Let’s imagine a rope in five-dimensional space. Its ends are linked up, so the whole thing is one big loop. Suppose this rope is knotted. Could you undo that knot, on this rope on a four-sphere, by passing the rope through itself? You can’t on a two-sphere, but you could on a three-sphere, so what about a four-sphere?

Stereographic projection of the hypersphere's parallels

Claudio Rocchini

Aww yeah. Time to get knotty with some rope. 

If that last paragraph sounds completely unintelligible to you, don’t blame yourself. Mathematician Erik Christopher Zeeman might have been the world’s expert in the mathematics of knots, and he spent seven years working that problem, trying to find proof that says a knot like that can’t be untied. This is complicated stuff.

Then, one day, he tried proving that such a knot can be untied. He managed that in a couple hours

The Flat Earthers’ $20,000 Gyroscope Investigation

Speaking of dimensional spheres, if you’re seeking evidence that the world is round, you’ll manage that easily. Just watch the sunrise over the horizon, and boom, you’ve seen the curvature of the Earth. Go out in a boat if you can, or go someplace rural where fields stretch out to the horizon, or go up in a tall building. If you’re seeking evidence that the world is flat, however, well, that’s a bit tougher. 
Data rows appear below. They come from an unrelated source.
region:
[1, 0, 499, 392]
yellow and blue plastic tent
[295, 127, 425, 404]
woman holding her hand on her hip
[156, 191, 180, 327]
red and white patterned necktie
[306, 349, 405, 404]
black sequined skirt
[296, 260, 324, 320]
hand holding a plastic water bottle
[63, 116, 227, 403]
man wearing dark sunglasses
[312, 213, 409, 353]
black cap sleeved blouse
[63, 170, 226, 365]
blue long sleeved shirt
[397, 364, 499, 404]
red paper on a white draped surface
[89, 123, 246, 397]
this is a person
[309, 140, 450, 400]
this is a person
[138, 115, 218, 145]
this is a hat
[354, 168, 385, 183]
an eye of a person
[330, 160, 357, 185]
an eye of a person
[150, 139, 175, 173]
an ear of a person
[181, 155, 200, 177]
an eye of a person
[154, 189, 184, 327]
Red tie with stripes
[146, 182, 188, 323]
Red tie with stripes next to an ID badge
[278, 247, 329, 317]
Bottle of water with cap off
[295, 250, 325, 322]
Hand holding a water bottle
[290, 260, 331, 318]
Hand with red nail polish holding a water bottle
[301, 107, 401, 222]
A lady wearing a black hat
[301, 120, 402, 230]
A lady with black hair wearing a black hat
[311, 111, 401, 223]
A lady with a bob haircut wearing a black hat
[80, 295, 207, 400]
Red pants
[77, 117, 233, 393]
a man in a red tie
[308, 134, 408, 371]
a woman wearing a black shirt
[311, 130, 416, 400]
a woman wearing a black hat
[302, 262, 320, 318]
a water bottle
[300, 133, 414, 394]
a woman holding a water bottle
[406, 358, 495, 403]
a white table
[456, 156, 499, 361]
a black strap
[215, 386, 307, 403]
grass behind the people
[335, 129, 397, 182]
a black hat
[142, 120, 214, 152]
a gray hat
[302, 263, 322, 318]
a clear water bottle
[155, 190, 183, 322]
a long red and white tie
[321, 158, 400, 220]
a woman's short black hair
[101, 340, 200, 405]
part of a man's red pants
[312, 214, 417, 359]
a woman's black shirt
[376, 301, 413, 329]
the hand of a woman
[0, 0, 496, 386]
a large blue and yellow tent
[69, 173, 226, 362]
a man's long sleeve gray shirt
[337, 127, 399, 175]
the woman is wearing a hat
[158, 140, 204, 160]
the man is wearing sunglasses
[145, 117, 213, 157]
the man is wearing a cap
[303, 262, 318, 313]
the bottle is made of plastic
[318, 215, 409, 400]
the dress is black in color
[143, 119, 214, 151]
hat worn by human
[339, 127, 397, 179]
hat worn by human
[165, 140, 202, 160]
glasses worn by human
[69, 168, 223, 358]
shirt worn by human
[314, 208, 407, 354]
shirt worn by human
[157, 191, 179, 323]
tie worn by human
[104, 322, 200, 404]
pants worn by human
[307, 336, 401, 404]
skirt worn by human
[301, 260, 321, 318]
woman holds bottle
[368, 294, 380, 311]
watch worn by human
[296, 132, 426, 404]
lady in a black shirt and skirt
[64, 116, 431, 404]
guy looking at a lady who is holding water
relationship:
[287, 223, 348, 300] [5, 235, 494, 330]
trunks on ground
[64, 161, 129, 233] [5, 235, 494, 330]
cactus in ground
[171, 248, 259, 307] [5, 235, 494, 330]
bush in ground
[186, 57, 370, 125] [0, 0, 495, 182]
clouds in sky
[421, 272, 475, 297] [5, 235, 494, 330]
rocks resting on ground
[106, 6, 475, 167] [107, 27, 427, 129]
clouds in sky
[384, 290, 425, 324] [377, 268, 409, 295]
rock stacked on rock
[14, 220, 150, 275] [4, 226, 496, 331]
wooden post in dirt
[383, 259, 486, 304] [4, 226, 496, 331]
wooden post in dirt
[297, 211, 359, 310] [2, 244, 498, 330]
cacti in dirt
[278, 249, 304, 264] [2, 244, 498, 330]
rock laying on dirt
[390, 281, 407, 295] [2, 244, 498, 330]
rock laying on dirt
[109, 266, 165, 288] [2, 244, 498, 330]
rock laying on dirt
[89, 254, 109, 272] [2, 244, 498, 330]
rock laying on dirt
In a 2018 documentary, a group of courageous Flat Earthers set up an experiment. They erected a series of tall walls, some distance apart, each with a hole at the same height. They shone a beam of light through one hole toward the other. Light travels straight. So, that ray should have gone through the second hole as well, given that the Earth is flat. Sadly, the light instead hit above the second wall’s hole, a discrepancy that would instead suggest the Earth is round. 

Behind the Curve

Delta-V Productions

Perhaps the light rose because of all the heat.

A second experiment used more advanced technology. Host Bob Knodel brought out a $20,000 laser gyroscope, which should keep to the same vertical orientation no matter what goes on with the ground beneath it. As time went by, a problem revealed itself here. The gyroscope “drifted” by 15 degrees every hour. That’s equivalent to doing a full rotation every day with respect to the ground, as though the Earth itself is rotating constantly. “We obviously were not willing to accept that,” said Knodel, and he persevered onward. 

Troublesome data must be rejected. When experiments challenge your world view, you must switch to a different experiment you can trust.